◆ DOCUMENT EXTRACT ◆
# # #

How to use multiple buttons and functions?

I’m trying to write a code that can do the following:

I have 6 buttons and 6 functions.

If I press a certain button I want it to start doing something and stop doing what it was doing before.

Example: I press button 1 and it starts function 1, which runs until i press button 3, which stops function 1 and starts function 3, which runs until I press button 6, which stops function 3 and starts function 6, which runs until I press another button...

All of the buttons are momentary buttons, which are pressed and released immediately after.

It is critical that a press on a button stops the running function when pressed, and not waits for the running function to finish.

It is also critical that the function activated by the button runs until another button is pressed.

My functions are all working when run individually, so it's the button, stopping and looping part that bugs me.

I've using the internal INPUT_PULLUP for my buttons so far.

It sounds so simple, and I have tried many versions of button sketches, timing, and other code, but I just cant get my head around the framework. How to make all these parts work together.

It sounds so simple, and I have tried many versions of button sketches, timing, and other code, but I just cant get my head around the framework. How to make all these parts work together.

Without seeing your code, I suspect that your functions are blocking, so you aren't reading the switches when you think you are. I suspect that you'll need to completely rethink and rewrite your sketch to use the state machine concept.

Like Paul, my crystal ball says that some, maybe all, of your functions stop the inputs being read frequently. Can you please give us some examples of the functions ?

PaulS:
Without seeing your code, I suspect that your functions are blocking, so you aren't reading the switches when you think you are. I suspect that you'll need to completely rethink and rewrite your sketch to use the state machine concept.

Thank you both for quick responses.

Been trying to work around this with a dirty soluion using interrupts, but the debouncing is a nightmare, even more because im using different buttons.

I have also looked a little into the state machine concept, and that's going to be a steep learning curve

I have also looked a little into the state machine concept,

Actually very easy once you stop being scared of it

Let's suppose that the program is required to call function0(), function1() or function2() depending on what is required of it at the current time. There are 3 states. Give them a number and set a variable, let's name it currentState, to the number of the current state.

# # #

◆ ENTRIES SUPPLIED ◆
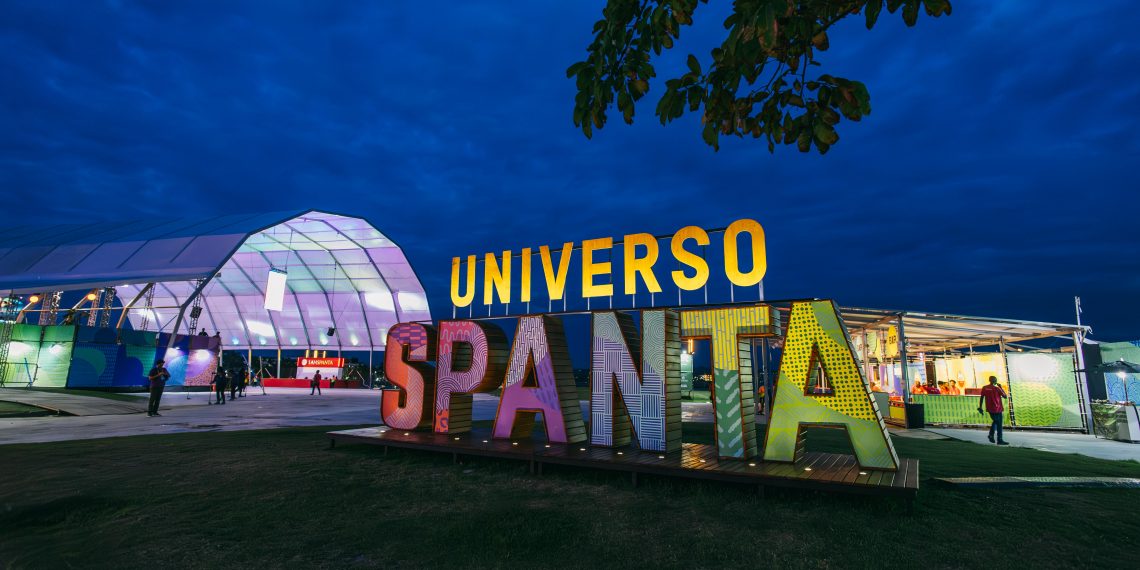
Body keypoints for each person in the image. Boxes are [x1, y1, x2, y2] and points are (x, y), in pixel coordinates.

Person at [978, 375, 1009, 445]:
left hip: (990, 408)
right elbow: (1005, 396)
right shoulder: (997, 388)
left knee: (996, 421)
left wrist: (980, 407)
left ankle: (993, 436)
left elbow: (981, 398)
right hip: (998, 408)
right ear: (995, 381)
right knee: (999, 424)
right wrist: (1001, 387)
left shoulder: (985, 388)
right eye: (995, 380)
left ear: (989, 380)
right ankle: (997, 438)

# # #

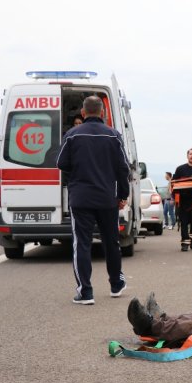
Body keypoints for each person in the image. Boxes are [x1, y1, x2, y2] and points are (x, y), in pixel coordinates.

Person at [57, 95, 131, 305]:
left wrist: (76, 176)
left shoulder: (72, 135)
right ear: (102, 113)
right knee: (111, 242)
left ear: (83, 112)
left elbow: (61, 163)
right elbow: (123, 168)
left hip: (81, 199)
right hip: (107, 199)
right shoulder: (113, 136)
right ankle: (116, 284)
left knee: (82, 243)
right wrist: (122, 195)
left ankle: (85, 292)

# # #

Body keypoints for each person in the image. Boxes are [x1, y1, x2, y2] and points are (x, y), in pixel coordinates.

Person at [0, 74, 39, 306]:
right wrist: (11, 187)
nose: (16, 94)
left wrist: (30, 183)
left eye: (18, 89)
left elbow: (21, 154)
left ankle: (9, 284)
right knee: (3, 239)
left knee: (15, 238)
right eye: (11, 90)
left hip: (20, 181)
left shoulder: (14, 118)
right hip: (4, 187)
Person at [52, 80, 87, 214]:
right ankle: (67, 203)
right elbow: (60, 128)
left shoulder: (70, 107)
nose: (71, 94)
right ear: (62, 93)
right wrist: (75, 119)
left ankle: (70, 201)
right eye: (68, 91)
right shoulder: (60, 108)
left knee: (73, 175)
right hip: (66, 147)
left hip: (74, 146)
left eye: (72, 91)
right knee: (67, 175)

# # #

◆ PROBLEM STATEMENT ◆
Please return, word for word, the stretch from "How to use multiple" through "function to finish." in the forum thread above about buttons and functions.

◆ ANSWER SECTION ◆
How to use multiple buttons and functions?

I’m trying to write a code that can do the following:

I have 6 buttons and 6 functions.

If I press a certain button I want it to start doing something and stop doing what it was doing before.

Example: I press button 1 and it starts function 1, which runs until i press button 3, which stops function 1 and starts function 3, which runs until I press button 6, which stops function 3 and starts function 6, which runs until I press another button...

All of the buttons are momentary buttons, which are pressed and released immediately after.

It is critical that a press on a button stops the running function when pressed, and not waits for the running function to finish.